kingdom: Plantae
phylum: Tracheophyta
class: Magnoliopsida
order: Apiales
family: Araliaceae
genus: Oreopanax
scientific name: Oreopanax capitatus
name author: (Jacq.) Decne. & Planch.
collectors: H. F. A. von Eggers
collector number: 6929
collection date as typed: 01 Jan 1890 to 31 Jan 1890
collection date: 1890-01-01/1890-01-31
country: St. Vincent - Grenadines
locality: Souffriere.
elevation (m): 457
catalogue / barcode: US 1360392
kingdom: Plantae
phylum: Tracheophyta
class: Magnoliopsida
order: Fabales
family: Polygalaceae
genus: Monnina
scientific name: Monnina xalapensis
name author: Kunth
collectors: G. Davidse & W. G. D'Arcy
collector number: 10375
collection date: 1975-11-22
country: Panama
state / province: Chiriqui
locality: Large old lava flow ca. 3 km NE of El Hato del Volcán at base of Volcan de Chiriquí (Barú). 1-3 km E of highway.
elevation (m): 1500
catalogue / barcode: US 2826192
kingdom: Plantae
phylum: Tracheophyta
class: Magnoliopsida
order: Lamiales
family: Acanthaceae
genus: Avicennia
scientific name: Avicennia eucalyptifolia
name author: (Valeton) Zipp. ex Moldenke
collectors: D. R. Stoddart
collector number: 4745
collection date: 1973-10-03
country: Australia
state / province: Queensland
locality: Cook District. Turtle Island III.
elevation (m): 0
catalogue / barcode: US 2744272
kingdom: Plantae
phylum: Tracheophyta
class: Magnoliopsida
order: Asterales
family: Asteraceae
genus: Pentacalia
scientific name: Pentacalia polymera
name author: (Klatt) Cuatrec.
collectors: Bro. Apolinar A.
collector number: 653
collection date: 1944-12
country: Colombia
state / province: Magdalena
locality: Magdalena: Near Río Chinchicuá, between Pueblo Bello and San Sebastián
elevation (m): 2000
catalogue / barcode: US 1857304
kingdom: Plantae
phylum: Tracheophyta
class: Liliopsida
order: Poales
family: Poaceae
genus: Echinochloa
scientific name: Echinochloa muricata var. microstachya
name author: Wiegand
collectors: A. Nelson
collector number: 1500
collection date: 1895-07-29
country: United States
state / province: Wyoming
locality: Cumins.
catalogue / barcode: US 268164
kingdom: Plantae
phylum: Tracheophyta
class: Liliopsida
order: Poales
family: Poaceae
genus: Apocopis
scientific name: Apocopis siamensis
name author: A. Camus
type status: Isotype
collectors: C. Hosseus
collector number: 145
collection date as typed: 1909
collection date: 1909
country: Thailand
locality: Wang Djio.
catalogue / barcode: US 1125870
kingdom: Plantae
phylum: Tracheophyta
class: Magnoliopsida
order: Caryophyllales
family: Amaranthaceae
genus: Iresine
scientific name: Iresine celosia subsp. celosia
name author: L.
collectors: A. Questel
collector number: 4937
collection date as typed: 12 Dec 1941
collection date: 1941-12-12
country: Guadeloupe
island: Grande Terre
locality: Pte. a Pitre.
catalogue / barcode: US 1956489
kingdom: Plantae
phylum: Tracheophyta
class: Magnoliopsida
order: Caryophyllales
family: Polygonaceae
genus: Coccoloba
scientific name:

→ EXERCISE INSTRUCTIONS: Put every line of the records above into one numbered list, skipping any blank lines.

→ SOLUTION:
1. kingdom: Plantae
2. phylum: Tracheophyta
3. class: Magnoliopsida
4. order: Apiales
5. family: Araliaceae
6. genus: Oreopanax
7. scientific name: Oreopanax capitatus
8. name author: (Jacq.) Decne. & Planch.
9. collectors: H. F. A. von Eggers
10. collector number: 6929
11. collection date as typed: 01 Jan 1890 to 31 Jan 1890
12. collection date: 1890-01-01/1890-01-31
13. country: St. Vincent - Grenadines
14. locality: Souffriere.
15. elevation (m): 457
16. catalogue / barcode: US 1360392
17. kingdom: Plantae
18. phylum: Tracheophyta
19. class: Magnoliopsida
20. order: Fabales
21. family: Polygalaceae
22. genus: Monnina
23. scientific name: Monnina xalapensis
24. name author: Kunth
25. collectors: G. Davidse & W. G. D'Arcy
26. collector number: 10375
27. collection date: 1975-11-22
28. country: Panama
29. state / province: Chiriqui
30. locality: Large old lava flow ca. 3 km NE of El Hato del Volcán at base of Volcan de Chiriquí (Barú). 1-3 km E of highway.
31. elevation (m): 1500
32. catalogue / barcode: US 2826192
33. kingdom: Plantae
34. phylum: Tracheophyta
35. class: Magnoliopsida
36. order: Lamiales
37. family: Acanthaceae
38. genus: Avicennia
39. scientific name: Avicennia eucalyptifolia
40. name author: (Valeton) Zipp. ex Moldenke
41. collectors: D. R. Stoddart
42. collector number: 4745
43. collection date: 1973-10-03
44. country: Australia
45. state / province: Queensland
46. locality: Cook District. Turtle Island III.
47. elevation (m): 0
48. catalogue / barcode: US 2744272
49. kingdom: Plantae
50. phylum: Tracheophyta
51. class: Magnoliopsida
52. order: Asterales
53. family: Asteraceae
54. genus: Pentacalia
55. scientific name: Pentacalia polymera
56. name author: (Klatt) Cuatrec.
57. collectors: Bro. Apolinar A.
58. collector number: 653
59. collection date: 1944-12
60. country: Colombia
61. state / province: Magdalena
62. locality: Magdalena: Near Río Chinchicuá, between Pueblo Bello and San Sebastián
63. elevation (m): 2000
64. catalogue / barcode: US 1857304
65. kingdom: Plantae
66. phylum: Tracheophyta
67. class: Liliopsida
68. order: Poales
69. family: Poaceae
70. genus: Echinochloa
71. scientific name: Echinochloa muricata var. microstachya
72. name author: Wiegand
73. collectors: A. Nelson
74. collector number: 1500
75. collection date: 1895-07-29
76. country: United States
77. state / province: Wyoming
78. locality: Cumins.
79. catalogue / barcode: US 268164
80. kingdom: Plantae
81. phylum: Tracheophyta
82. class: Liliopsida
83. order: Poales
84. family: Poaceae
85. genus: Apocopis
86. scientific name: Apocopis siamensis
87. name author: A. Camus
88. type status: Isotype
89. collectors: C. Hosseus
90. collector number: 145
91. collection date as typed: 1909
92. collection date: 1909
93. country: Thailand
94. locality: Wang Djio.
95. catalogue / barcode: US 1125870
96. kingdom: Plantae
97. phylum: Tracheophyta
98. class: Magnoliopsida
99. order: Caryophyllales
100. family: Amaranthaceae
101. genus: Iresine
102. scientific name: Iresine celosia subsp. celosia
103. name author: L.
104. collectors: A. Questel
105. collector number: 4937
106. collection date as typed: 12 Dec 1941
107. collection date: 1941-12-12
108. country: Guadeloupe
109. island: Grande Terre
110. locality: Pte. a Pitre.
111. catalogue / barcode: US 1956489
112. kingdom: Plantae
113. phylum: Tracheophyta
114. class: Magnoliopsida
115. order: Caryophyllales
116. family: Polygonaceae
117. genus: Coccoloba
118. scientific name:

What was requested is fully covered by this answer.